Lei resta in silenzio per qualche secondo, col sorriso maligno ancora sulle labbra.

"Sabato è il mio compleanno, volevo invitarti alla mia festa" dice con naturalezza, come se fosse una cosa normale.

Io e Rachel ci parliamo raramente e quando accade le nostre conversazioni non durano più di trenta secondi. E, inoltre, non sono nemmeno così amichevoli.

"Alla tua festa? Credo di aver appena dimenticato il momento in cui siamo diventate amiche al punto da invitarci ai nostri compleanni".

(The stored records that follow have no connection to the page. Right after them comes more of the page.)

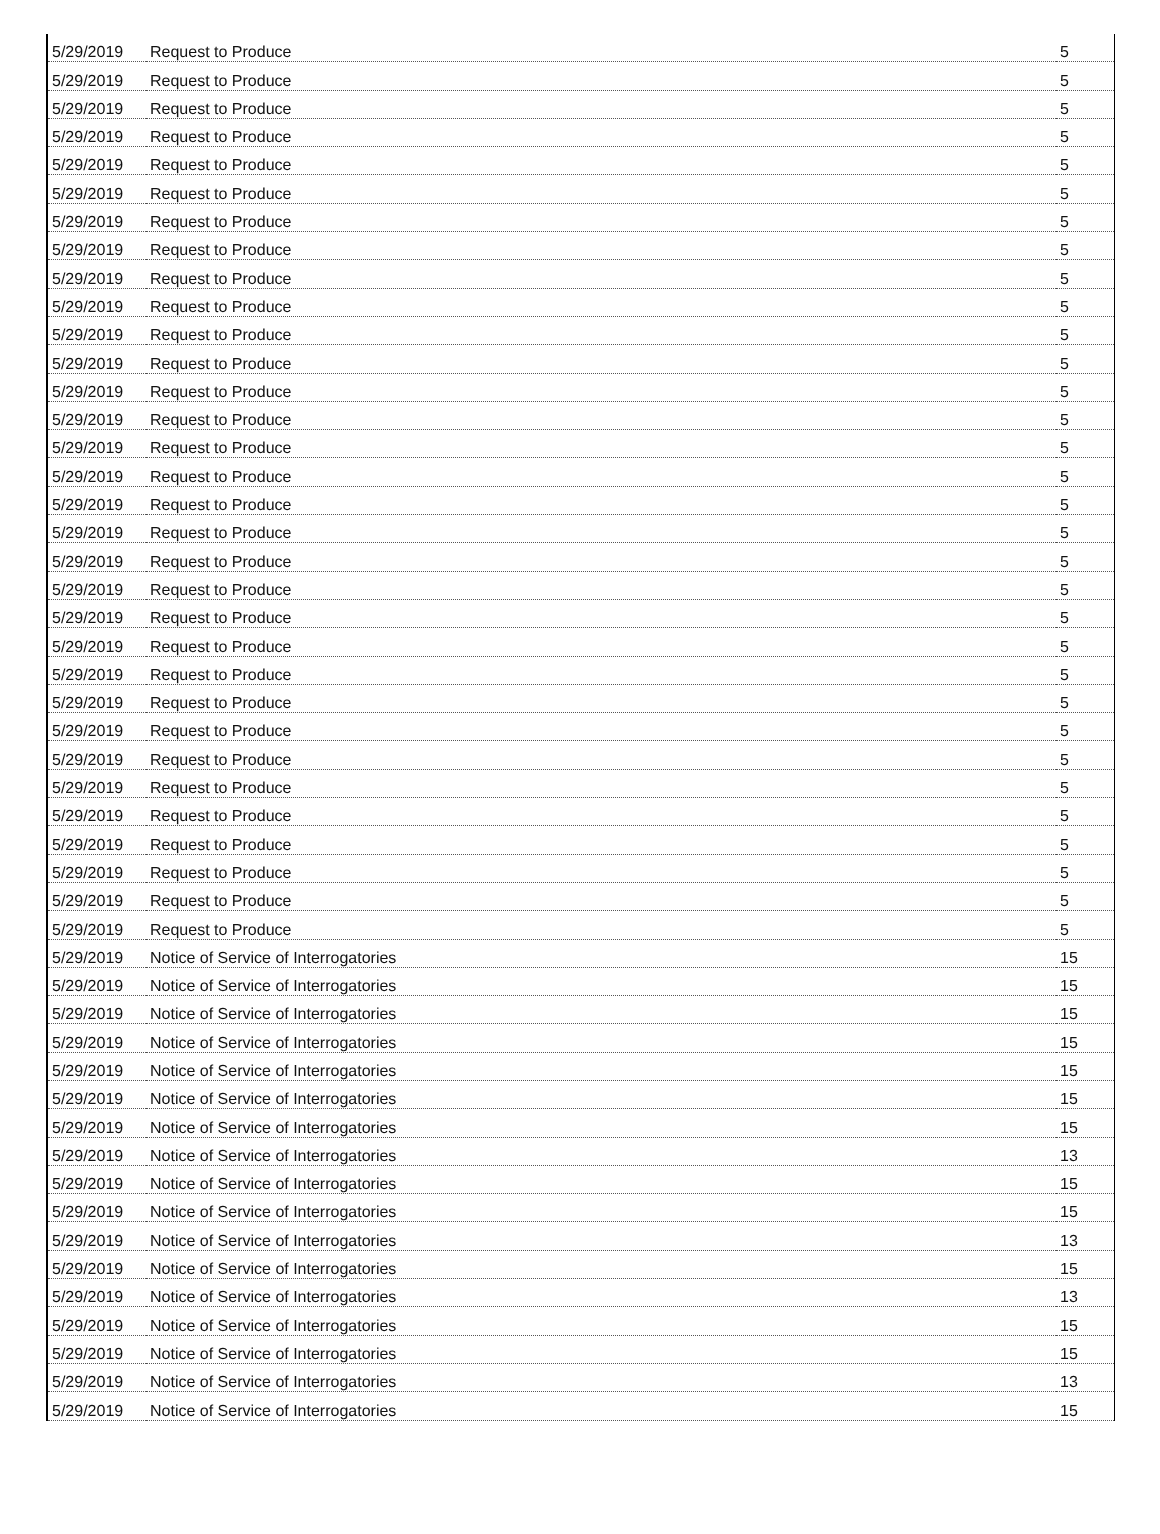| 5/29/2019 | Request to Produce | 5 |
| 5/29/2019 | Request to Produce | 5 |
| 5/29/2019 | Request to Produce | 5 |
| 5/29/2019 | Request to Produce | 5 |
| 5/29/2019 | Request to Produce | 5 |
| 5/29/2019 | Request to Produce | 5 |
| 5/29/2019 | Request to Produce | 5 |
| 5/29/2019 | Request to Produce | 5 |
| 5/29/2019 | Request to Produce | 5 |
| 5/29/2019 | Request to Produce | 5 |
| 5/29/2019 | Request to Produce | 5 |
| 5/29/2019 | Request to Produce | 5 |
| 5/29/2019 | Request to Produce | 5 |
| 5/29/2019 | Request to Produce | 5 |
| 5/29/2019 | Request to Produce | 5 |
| 5/29/2019 | Request to Produce | 5 |
| 5/29/2019 | Request to Produce | 5 |
| 5/29/2019 | Request to Produce | 5 |
| 5/29/2019 | Request to Produce | 5 |
| 5/29/2019 | Request to Produce | 5 |
| 5/29/2019 | Request to Produce | 5 |
| 5/29/2019 | Request to Produce | 5 |
| 5/29/2019 | Request to Produce | 5 |
| 5/29/2019 | Request to Produce | 5 |
| 5/29/2019 | Request to Produce | 5 |
| 5/29/2019 | Request to Produce | 5 |
| 5/29/2019 | Request to Produce | 5 |
| 5/29/2019 | Request to Produce | 5 |
| 5/29/2019 | Request to Produce | 5 |
| 5/29/2019 | Request to Produce | 5 |
| 5/29/2019 | Request to Produce | 5 |
| 5/29/2019 | Request to Produce | 5 |
| 5/29/2019 | Notice of Service of Interrogatories | 15 |
| 5/29/2019 | Notice of Service of Interrogatories | 15 |
| 5/29/2019 | Notice of Service of Interrogatories | 15 |
| 5/29/2019 | Notice of Service of Interrogatories | 15 |
| 5/29/2019 | Notice of Service of Interrogatories | 15 |
| 5/29/2019 | Notice of Service of Interrogatories | 15 |
| 5/29/2019 | Notice of Service of Interrogatories | 15 |
| 5/29/2019 | Notice of Service of Interrogatories | 13 |
| 5/29/2019 | Notice of Service of Interrogatories | 15 |
| 5/29/2019 | Notice of Service of Interrogatories | 15 |
| 5/29/2019 | Notice of Service of Interrogatories | 13 |
| 5/29/2019 | Notice of Service of Interrogatories | 15 |
| 5/29/2019 | Notice of Service of Interrogatories | 13 |
| 5/29/2019 | Notice of Service of Interrogatories | 15 |
| 5/29/2019 | Notice of Service of Interrogatories | 15 |
| 5/29/2019 | Notice of Service of Interrogatories | 13 |
| 5/29/2019 | Notice of Service of Interrogatories | 15 |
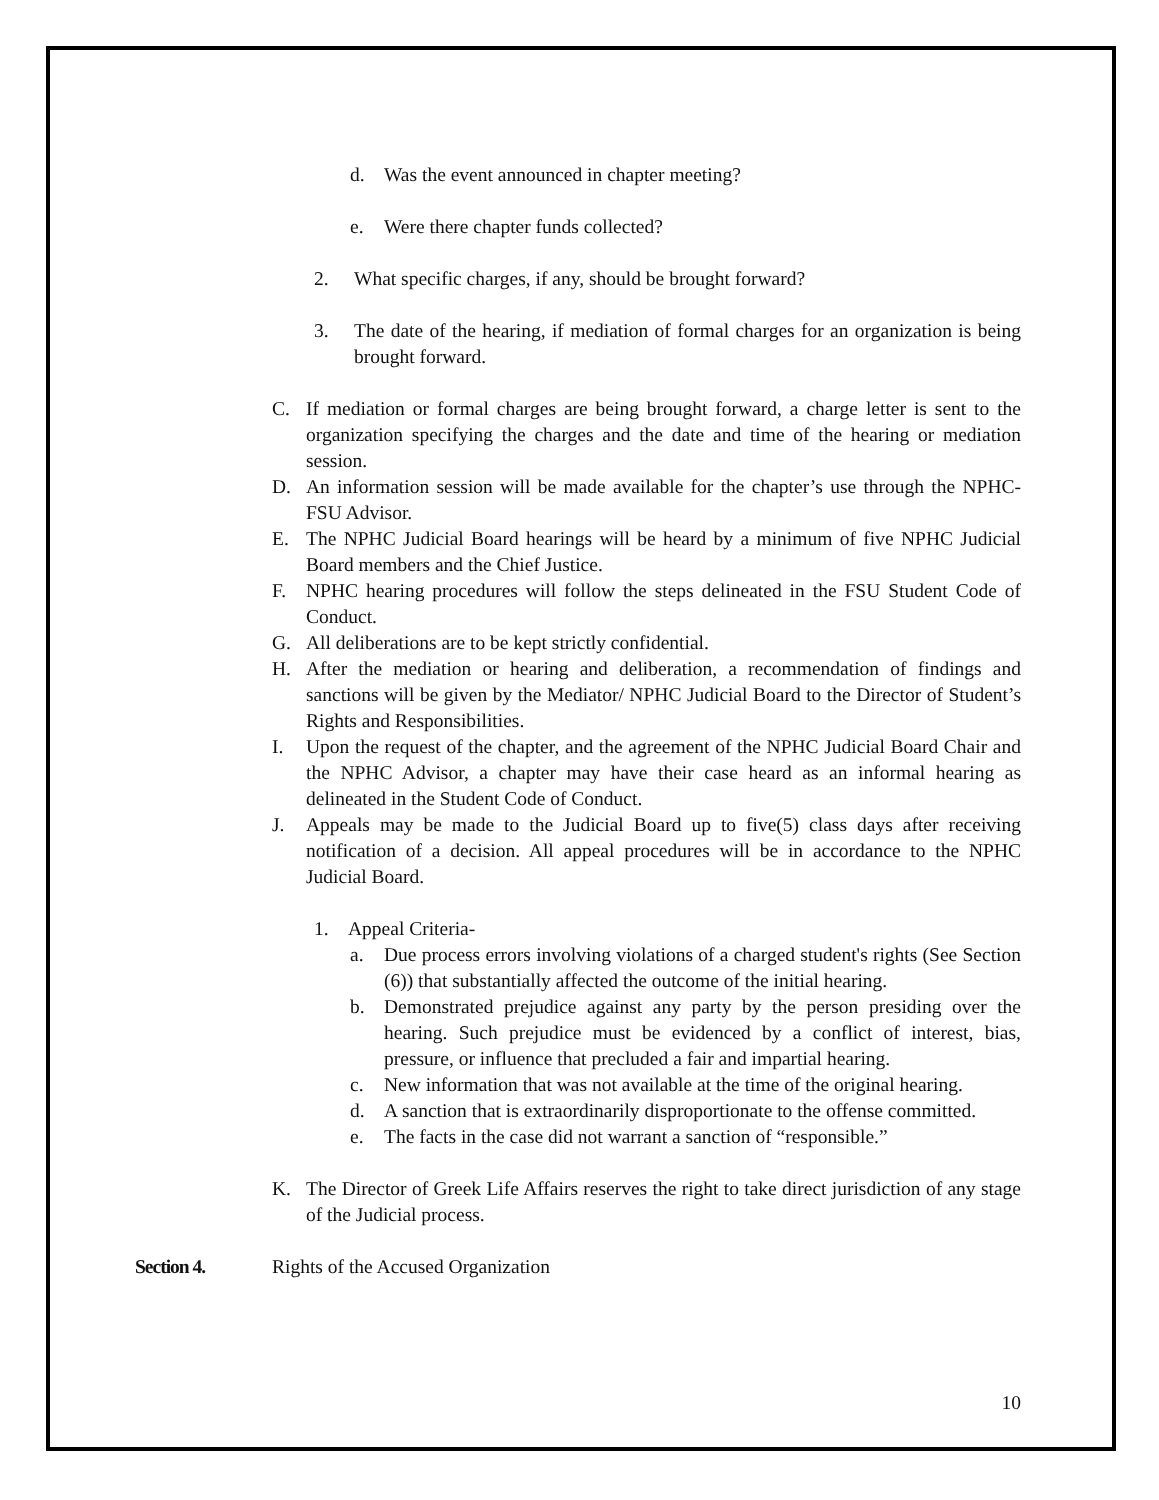d. Was the event announced in chapter meeting?
e. Were there chapter funds collected?
2. What specific charges, if any, should be brought forward?
3. The date of the hearing, if mediation of formal charges for an organization is being brought forward.
C. If mediation or formal charges are being brought forward, a charge letter is sent to the organization specifying the charges and the date and time of the hearing or mediation session.
D. An information session will be made available for the chapter’s use through the NPHC-FSU Advisor.
E. The NPHC Judicial Board hearings will be heard by a minimum of five NPHC Judicial Board members and the Chief Justice.
F. NPHC hearing procedures will follow the steps delineated in the FSU Student Code of Conduct.
G. All deliberations are to be kept strictly confidential.
H. After the mediation or hearing and deliberation, a recommendation of findings and sanctions will be given by the Mediator/ NPHC Judicial Board to the Director of Student’s Rights and Responsibilities.
I. Upon the request of the chapter, and the agreement of the NPHC Judicial Board Chair and the NPHC Advisor, a chapter may have their case heard as an informal hearing as delineated in the Student Code of Conduct.
J. Appeals may be made to the Judicial Board up to five(5) class days after receiving notification of a decision. All appeal procedures will be in accordance to the NPHC Judicial Board.
1. Appeal Criteria-
a. Due process errors involving violations of a charged student's rights (See Section (6)) that substantially affected the outcome of the initial hearing.
b. Demonstrated prejudice against any party by the person presiding over the hearing. Such prejudice must be evidenced by a conflict of interest, bias, pressure, or influence that precluded a fair and impartial hearing.
c. New information that was not available at the time of the original hearing.
d. A sanction that is extraordinarily disproportionate to the offense committed.
e. The facts in the case did not warrant a sanction of “responsible.”
K. The Director of Greek Life Affairs reserves the right to take direct jurisdiction of any stage of the Judicial process.
Section 4. Rights of the Accused Organization
10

Lei scoppia a ridere ma non dice niente.
Così decido di evitare la questione per il momento e di parlarne con Sarah per vedere se lei ne sa qualcosa.

Non sono ancora riuscita a chiederle perché venerdì sera si è comportata in quel modo, ma so che non risponderebbe mai alle mie domande.

Sto cercando di non pensarci, ma la curiosità prende sempre la meglio su di me ed è difficile soffocarla.

Rachel raggiunge Joanne, ma non ottiene nessuna attenzione da parte sua. La rossa continua a parlare indisturbata con le ragazze che ha di fronte a sé, senza voltarsi nemmeno un secondo.

Mi avvicino a loro, ma solo perché sono davanti alla porta e io devo uscire dalla classe.
Le ignoro, ma loro non ignorano me.

"Allison, sei stata invitata anche tu alla festa?" domanda Joanne, allontanandosi improvvisamente da quelle ragazze.

"Perché, non lo sai? Non vi dite tutto?" domando con fare ovvio.

Mi rendo conto che l'espressione sicura e sfrontata di Rachel cambia leggermente, ma per un tempo così breve che temo di essermelo solo immaginato.

Ricevo un'occhiata di sufficienza da parte di Joanne, che poi torna a farsi i fatti suoi e non mi guarda più.

Le sorpasso mentre scuoto la testa, stufa di essere qui con loro. Voglio raggiungere Sarah e stare un po' con lei.